:: Source ::
** BEGIN **
In [1]:
#!pip install nlp
#!pip install sklearn

In [1]:
from nlp import load_dataset
import torch
import numpy as np
from sklearn.metrics import accuracy_score, precision_recall_fscore_support

# Training and fine-tuning

Model classes in 🤗 Transformers are designed to be compatible with native PyTorch and TensorFlow 2 and can be used seemlessly with either. We will show how to use our included `Trainer()` class which handles much of the complexity of training for you.

What's included:

* How to use `Trainer()` class which handles much of the complexity of training for you. Based on [this link](https://huggingface.co/transformers/training.html#trainer)


What's NOT included:

* Traning using native tensorflow or PyTorch.
* How to use fast.ai to fine-tune transformers. Based on [this tutorial](https://docs.fast.ai/tutorial.transformers). I initially wanted to give it a try, but it seems a bit ad hoc.

## 1. HuggingFace Trainer
We provide a simple but feature-complete training and evaluation interface through `Trainer()` and `TFTrainer()`. You can train, fine-tune, and evaluate any 🤗 Transformers model with a wide range of training options and with built-in features like logging, gradient accumulation, and mixed precision.

In [2]:
from transformers import BertForSequenceClassification, BertTokenizer, Trainer, TrainingArguments

tokenizer = BertTokenizer.from_pretrained("bert-base-uncased")

In [3]:
# loading the pretrained model
model = BertForSequenceClassification.from_pretrained("bert-base-uncased")

Some weights of the model checkpoint at bert-base-uncased were not used when initializing BertForSequenceClassification: ['cls.predictions.bias', 'cls.predictions.transform.dense.weight', 'cls.predictions.transform.dense.bias', 'cls.predictions.decoder.weight', 'cls.seq_relationship.weight', 'cls.seq_relationship.bias', 'cls.predictions.transform.LayerNorm.weight', 'cls.predictions.transform.LayerNorm.bias']
- This IS expected if you are initializing BertForSequenceClassification from the checkpoint of a model trained on another task or with another architecture (e.g. initializing a BertForSequenceClassification model from a BertForPreTraining model).
- This IS NOT expected if you are initializing BertForSequenceClassification from the checkpoint of a model that you expect to be exactly identical (initializing a BertForSequenceClassification model from a BertForSequenceClassification model).
Some weights of BertForSequenceClassification were not initialized from the model checkpoint at

In [4]:
train_dataset, test_dataset = load_dataset('imdb', split=['train', 'test'])

### Option 1: Preprocess with nlp library

There are two main advantages:

1. Using the map function is fast
2. The preprocessed dataset is cached. So it'll be lightning fast when calling for the second time.

In [7]:
# the dataset is nothing magical.
** END **
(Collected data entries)
** BEGIN **
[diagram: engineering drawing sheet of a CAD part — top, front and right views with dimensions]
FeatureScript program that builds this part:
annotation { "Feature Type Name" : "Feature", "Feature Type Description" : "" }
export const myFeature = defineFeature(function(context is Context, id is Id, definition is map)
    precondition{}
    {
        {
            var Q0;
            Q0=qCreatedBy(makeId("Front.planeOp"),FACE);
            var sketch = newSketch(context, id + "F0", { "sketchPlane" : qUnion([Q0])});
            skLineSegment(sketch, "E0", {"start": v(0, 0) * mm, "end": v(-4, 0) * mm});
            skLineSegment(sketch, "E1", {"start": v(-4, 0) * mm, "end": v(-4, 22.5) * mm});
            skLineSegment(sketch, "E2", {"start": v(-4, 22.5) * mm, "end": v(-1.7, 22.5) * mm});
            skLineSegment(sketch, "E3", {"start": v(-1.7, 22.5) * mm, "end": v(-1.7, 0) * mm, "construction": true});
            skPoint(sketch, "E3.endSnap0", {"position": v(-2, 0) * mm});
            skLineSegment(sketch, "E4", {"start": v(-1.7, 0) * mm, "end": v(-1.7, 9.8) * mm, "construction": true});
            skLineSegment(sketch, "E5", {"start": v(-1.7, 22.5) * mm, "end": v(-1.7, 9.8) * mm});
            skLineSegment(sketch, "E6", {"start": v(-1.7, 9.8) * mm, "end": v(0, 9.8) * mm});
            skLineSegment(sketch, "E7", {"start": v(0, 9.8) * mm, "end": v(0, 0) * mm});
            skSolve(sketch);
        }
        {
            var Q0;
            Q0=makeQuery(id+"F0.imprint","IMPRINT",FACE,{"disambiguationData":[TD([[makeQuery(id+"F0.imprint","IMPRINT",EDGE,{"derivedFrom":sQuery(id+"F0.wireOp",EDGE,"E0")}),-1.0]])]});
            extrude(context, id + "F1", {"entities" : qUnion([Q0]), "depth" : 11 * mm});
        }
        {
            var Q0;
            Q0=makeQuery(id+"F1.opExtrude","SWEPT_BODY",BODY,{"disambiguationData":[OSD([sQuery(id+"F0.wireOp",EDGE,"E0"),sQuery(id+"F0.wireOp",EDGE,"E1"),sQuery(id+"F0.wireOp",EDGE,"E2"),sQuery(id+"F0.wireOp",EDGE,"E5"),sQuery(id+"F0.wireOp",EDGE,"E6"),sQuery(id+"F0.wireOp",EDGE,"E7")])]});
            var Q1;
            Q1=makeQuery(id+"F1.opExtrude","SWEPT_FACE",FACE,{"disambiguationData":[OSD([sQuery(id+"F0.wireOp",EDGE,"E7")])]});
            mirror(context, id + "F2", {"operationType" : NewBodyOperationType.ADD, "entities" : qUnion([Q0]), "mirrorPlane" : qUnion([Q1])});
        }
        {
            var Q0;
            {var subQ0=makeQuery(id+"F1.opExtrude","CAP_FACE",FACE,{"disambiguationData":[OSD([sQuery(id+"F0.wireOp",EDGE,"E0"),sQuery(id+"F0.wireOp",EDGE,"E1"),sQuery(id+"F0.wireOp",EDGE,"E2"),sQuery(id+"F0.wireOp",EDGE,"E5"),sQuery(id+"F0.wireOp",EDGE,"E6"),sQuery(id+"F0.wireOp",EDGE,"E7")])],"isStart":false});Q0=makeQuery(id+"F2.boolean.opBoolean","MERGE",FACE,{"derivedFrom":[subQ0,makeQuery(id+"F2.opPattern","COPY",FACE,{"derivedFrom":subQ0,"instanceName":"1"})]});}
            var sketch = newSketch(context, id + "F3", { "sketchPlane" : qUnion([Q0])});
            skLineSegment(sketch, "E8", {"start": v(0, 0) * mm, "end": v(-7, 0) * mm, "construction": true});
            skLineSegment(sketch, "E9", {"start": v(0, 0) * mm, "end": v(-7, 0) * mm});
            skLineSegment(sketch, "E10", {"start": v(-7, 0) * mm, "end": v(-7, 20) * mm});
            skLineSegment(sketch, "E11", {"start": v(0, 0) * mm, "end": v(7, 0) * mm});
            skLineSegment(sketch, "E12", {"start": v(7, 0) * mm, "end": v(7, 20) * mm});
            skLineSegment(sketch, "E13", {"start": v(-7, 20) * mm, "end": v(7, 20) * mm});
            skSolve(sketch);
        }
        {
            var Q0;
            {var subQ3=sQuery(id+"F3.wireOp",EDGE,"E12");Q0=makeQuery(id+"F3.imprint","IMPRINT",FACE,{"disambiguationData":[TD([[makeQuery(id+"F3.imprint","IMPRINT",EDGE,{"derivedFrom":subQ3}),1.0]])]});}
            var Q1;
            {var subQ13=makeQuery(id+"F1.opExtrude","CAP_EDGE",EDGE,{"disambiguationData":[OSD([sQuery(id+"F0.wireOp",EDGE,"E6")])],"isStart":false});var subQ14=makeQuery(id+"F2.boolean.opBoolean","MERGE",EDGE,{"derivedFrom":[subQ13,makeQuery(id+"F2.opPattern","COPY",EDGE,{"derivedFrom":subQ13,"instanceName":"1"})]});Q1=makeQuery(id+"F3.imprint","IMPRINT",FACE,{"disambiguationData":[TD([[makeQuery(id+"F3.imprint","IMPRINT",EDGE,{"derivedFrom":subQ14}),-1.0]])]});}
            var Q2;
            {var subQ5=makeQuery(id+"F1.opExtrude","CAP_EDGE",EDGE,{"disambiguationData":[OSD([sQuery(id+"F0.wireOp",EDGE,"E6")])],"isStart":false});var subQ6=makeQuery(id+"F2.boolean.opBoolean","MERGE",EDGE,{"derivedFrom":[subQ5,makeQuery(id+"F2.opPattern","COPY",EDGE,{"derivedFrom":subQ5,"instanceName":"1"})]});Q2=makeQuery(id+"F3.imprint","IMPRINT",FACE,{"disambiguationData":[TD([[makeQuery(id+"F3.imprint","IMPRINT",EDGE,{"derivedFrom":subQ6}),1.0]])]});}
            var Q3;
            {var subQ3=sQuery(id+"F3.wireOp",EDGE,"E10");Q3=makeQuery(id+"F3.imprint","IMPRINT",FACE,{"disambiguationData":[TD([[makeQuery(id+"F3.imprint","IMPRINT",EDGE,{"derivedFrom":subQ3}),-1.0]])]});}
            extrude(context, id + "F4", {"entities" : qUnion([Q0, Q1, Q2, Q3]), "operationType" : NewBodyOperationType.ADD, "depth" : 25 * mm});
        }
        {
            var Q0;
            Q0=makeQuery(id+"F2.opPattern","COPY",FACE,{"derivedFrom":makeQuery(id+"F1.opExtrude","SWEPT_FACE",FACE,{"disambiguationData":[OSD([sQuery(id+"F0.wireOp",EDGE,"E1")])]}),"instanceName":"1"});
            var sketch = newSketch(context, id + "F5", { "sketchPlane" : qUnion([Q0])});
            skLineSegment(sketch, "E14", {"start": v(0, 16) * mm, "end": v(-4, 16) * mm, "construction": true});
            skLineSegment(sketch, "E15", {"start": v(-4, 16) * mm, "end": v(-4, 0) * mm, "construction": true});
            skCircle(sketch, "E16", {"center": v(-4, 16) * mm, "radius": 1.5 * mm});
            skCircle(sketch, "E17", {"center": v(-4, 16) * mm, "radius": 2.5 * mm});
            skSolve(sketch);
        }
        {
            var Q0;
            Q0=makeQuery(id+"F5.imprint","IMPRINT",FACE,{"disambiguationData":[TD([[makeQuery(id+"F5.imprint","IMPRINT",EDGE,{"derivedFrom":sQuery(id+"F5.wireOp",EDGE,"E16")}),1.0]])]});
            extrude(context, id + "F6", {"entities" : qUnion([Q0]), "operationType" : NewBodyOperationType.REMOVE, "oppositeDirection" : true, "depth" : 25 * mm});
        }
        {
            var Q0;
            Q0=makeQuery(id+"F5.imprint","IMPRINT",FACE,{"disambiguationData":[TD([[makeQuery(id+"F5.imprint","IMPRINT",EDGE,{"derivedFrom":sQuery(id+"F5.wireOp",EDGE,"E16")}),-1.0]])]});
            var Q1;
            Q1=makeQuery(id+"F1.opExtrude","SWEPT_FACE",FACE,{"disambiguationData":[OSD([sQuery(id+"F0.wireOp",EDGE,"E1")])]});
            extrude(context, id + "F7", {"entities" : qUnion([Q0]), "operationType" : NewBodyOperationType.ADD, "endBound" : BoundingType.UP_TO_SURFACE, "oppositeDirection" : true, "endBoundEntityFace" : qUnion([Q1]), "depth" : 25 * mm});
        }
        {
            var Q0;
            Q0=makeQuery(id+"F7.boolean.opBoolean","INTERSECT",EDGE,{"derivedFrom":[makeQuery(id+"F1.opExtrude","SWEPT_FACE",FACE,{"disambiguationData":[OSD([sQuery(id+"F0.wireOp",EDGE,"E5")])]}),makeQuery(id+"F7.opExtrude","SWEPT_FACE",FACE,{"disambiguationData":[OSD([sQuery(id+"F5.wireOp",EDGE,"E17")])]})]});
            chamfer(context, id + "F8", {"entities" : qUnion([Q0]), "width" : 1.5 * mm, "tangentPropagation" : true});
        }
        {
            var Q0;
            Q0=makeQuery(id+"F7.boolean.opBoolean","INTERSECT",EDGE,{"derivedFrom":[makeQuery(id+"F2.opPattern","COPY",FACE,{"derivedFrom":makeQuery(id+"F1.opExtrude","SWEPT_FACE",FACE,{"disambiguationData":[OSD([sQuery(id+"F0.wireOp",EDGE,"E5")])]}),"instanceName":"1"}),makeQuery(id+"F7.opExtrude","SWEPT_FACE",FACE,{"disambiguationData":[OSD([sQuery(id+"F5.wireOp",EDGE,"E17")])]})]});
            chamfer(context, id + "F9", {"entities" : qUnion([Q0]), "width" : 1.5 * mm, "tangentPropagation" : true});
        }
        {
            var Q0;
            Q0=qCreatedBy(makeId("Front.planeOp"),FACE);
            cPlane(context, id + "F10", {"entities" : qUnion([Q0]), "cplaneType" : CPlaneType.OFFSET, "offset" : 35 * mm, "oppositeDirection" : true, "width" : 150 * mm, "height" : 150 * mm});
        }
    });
** END **
:: Jobs ::
**1)** Set down, word for word, the part of the fine-tuning notebook that opens with the words containing "1. Using the" and closes with "is nothing magical.".
**2)** According to the fine-tuning notebook, what are the two main advantages of preprocessing with the nlp library?
**3)** Continue the fine-tuning notebook from its last line.

:: Set of answers ::
**1)**
1. Using the map function is fast
2. The preprocessed dataset is cached. So it'll be lightning fast when calling for the second time.

In [7]:
# the dataset is nothing magical.

**2)** The map function is fast, and the preprocessed dataset is cached, so a second call is lightning fast.

**3)**
test_dataset[0]

{'label': 1,
 'text': "I went and saw this movie last night after being coaxed to by a few friends of mine. I'll admit that I was reluctant to see it because from what I knew of Ashton Kutcher he was only able to do comedy. I was wrong. Kutcher played the character of Jake Fischer very well, and Kevin Costner played Ben Randall with such professionalism. The sign of a good movie is that it can toy with our emotions. This one did exactly that. The entire theater (which was sold out) was overcome by laughter during the first half of the movie, and were moved to tears during the second half. While exiting the theater I not only saw many women in tears, but many full grown men as well, trying desperately not to let anyone see them crying. This movie was great, and I suggest that you go see it before you judge."}

In [8]:
def tokenize(batch):
    return tokenizer(batch['text'], padding=True, truncation=True)

train_dataset = train_dataset.map(tokenize, batched=True, batch_size=1024)
test_dataset = test_dataset.map(tokenize, batched=True, batch_size=1024)

In [9]:
train_dataset.set_format('torch', columns=['input_ids', 'attention_mask', 'label'])
test_dataset.set_format('torch', columns=['input_ids', 'attention_mask', 'label'])

### Option 2: Preprocess manually

In [5]:
train_texts, train_labels = zip(*[(doc['text'], doc['label']) for doc in train_dataset])
test_texts, test_labels = zip(*[(doc['text'], doc['label']) for doc in test_dataset])

In [6]:
%%time
train_encodings = tokenizer(train_texts, truncation=True, padding=True, return_tensors="pt")
test_encodings = tokenizer(test_texts, truncation=True, padding=True, return_tensors="pt")

CPU times: user 4min 11s, sys: 663 ms, total: 4min 11s
Wall time: 4min 12s


In [7]:
class IMDbDataset(torch.utils.data.Dataset):
    def __init__(self, encodings, labels):
        self.encodings = encodings
        self.labels = labels

    def __getitem__(self, idx):
        item = {key: torch.tensor(val[idx]) for key, val in self.encodings.items()}
        item['labels'] = torch.tensor(self.labels[idx])
        return item

    def __len__(self):
        return len(self.labels)

train_dataset = IMDbDataset(train_encodings, train_labels)
test_dataset = IMDbDataset(test_encodings, test_labels)

### Training

In [10]:
def compute_metrics(pred):
    labels = pred.label_ids
    preds = pred.predictions.argmax(-1)
    precision, recall, f1, _ = precision_recall_fscore_support(labels, preds, average='binary')
    acc = accuracy_score(labels, preds)
    return {
        'accuracy': acc,
        'f1': f1,
        'precision': precision,
        'recall': recall
    }

training_args = TrainingArguments(
    output_dir='/storage/yiping-transformer/results',          # output directory
    num_train_epochs=1,              # total # of training epochs
    per_device_train_batch_size=21,  # batch size per device during training
    per_device_eval_batch_size=64,   # batch size for evaluation
    warmup_steps=500,                # number of warmup steps for learning rate scheduler
    weight_decay=0.01,               # strength of weight decay
    evaluate_during_training=True,
    fp16=True,
    logging_dir='/storage/yiping-transformer/logs',            # directory for storing logs
)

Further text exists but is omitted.